Nun war Rasmus wieder allein. Er lehnte sich an den dicken Stamm und zog die Knie an. Um ihn herum war die Welt, weit und gross und er sass hier sicher und beschützt in der grossen Linde. Die Zweige um ihn herum bildeten ein richtiges kleines Haus, dachte er.

Rasmus stellte sich vor, wie es wohl wäre, hier zu wohnen. Da, ja da oben wäre sein Ausblickzimmer, denn da war die Linde licht und man hatte einen tollen Blick über die Felder und bis zum Wald. Und hier war sein Schlafzimmer. Der Ast war schön breit und am Stamm gelehnt, war es bequem. Und dort könnte seine Küche sein. Er müsste nur etwas zu Essen haben.

Ja, das wäre toll, so ein Leben im Baum. Rasmus konnte sich das sehr gut vorstellen für immer in der Linde zu wohnen. Er könnte sich Essen an die Schnur binden lassen und nach oben ziehen. Ach, und die Linde roch so gut. Und allein wäre er auch nie, denn er hatte schon die anderen Vögel entdeckt, die oben in der Baumkrone sassen und zwitscherten und am Stamm liefen Ameisen entlang.

Die Linde selbst war ja auch lebendig, sie rauschte und flüsterte. Rasmus fühlte sich plötzlich so wohl. Ja, hier würde er für immer bleiben.

«Rasmus, was machst du da oben?» Ilse stand unter der Linde und sah hinauf.

Ilse, die Quasselstrippe. Nun war sein schönes Leben auf der Linde vorbei.

«Komm runter. Ich erzähl auch niemanden, dass du in der Linde gesessen hast, wenn du jetzt bloss runter kommst. Alle suchen schon stundenlang nach dir.»

Rasmus überlegte kurz und sah an seinen Beinen entlang, die über den Ast hingen. Mindestens einen halben Meter grösser, dachte er. Rasmus holte tief Luft und schwang sich dann mit einem Satz vom Baum. Er landete direkt vor Ilse auf dem Boden. Staub wirbelte auf, als Rasmus in den Dreck fiel, doch er hatte es geschafft. Dass die Landung nicht so elegant war, war ihm egal. Er stand auf und klopfte sich den Staub von den Knie.

«Echt, du sagst es niemanden?»

«Niemanden und wenn ich, dafür sterben müsste.»

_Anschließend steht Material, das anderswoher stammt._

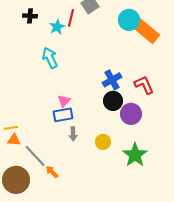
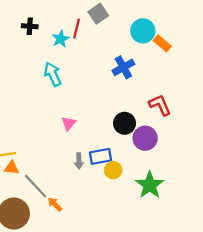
orange rectangle: (146, 31) -> (162, 43), size x0.6
blue cross: (112, 80) -> (123, 67), moved
blue rectangle: (63, 115) -> (101, 156), moved

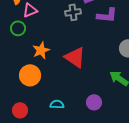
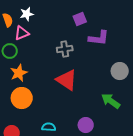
gray cross: (73, 12) -> (65, 49), moved
orange star: (41, 50) -> (19, 73), moved

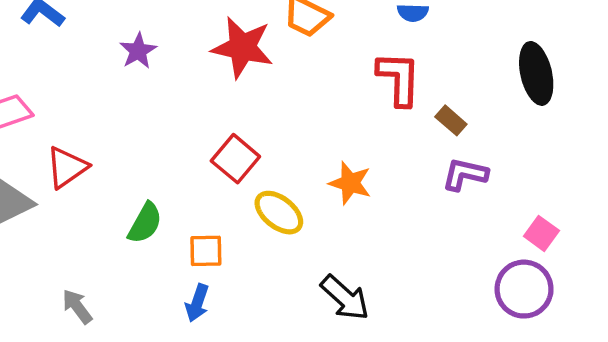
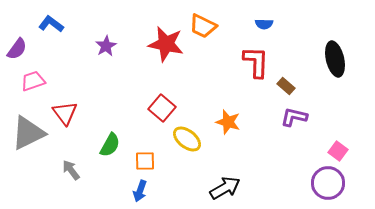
red triangle: (67, 167) -> (65, 113), turned -32
black arrow: (345, 298) -> (225, 188), turned -72
gray arrow: (77, 306) -> (71, 170), moved

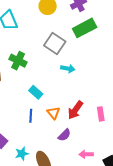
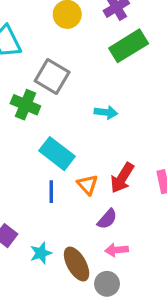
gray square: (55, 44) -> (52, 77), moved
cyan rectangle: (36, 92) -> (57, 154), size x1.5
pink arrow: (86, 154) -> (117, 250), moved

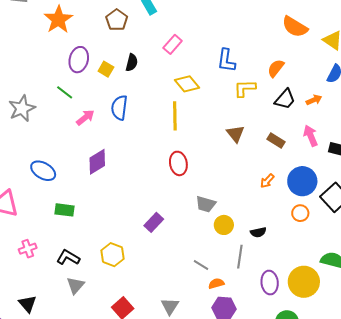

Rasmus winkte ab, «Ach so schnell stirbt man nicht», sagte er und ging neben Ilse her.

«Und alle haben nach mir gesucht?», fragte er. Ilse nickte. Dann schwiegen sie nachdenklich.

Als Ilse mit Rasmus die Strasse runter geschlendern kam, liefen alle aufgeregt auf ihn zu. Sogar der grosse Willi war erleichtert.

«Da ist er ja, der Rotzbengel.», sagte er und fuhr Rasmus brüderlich durchs Haar.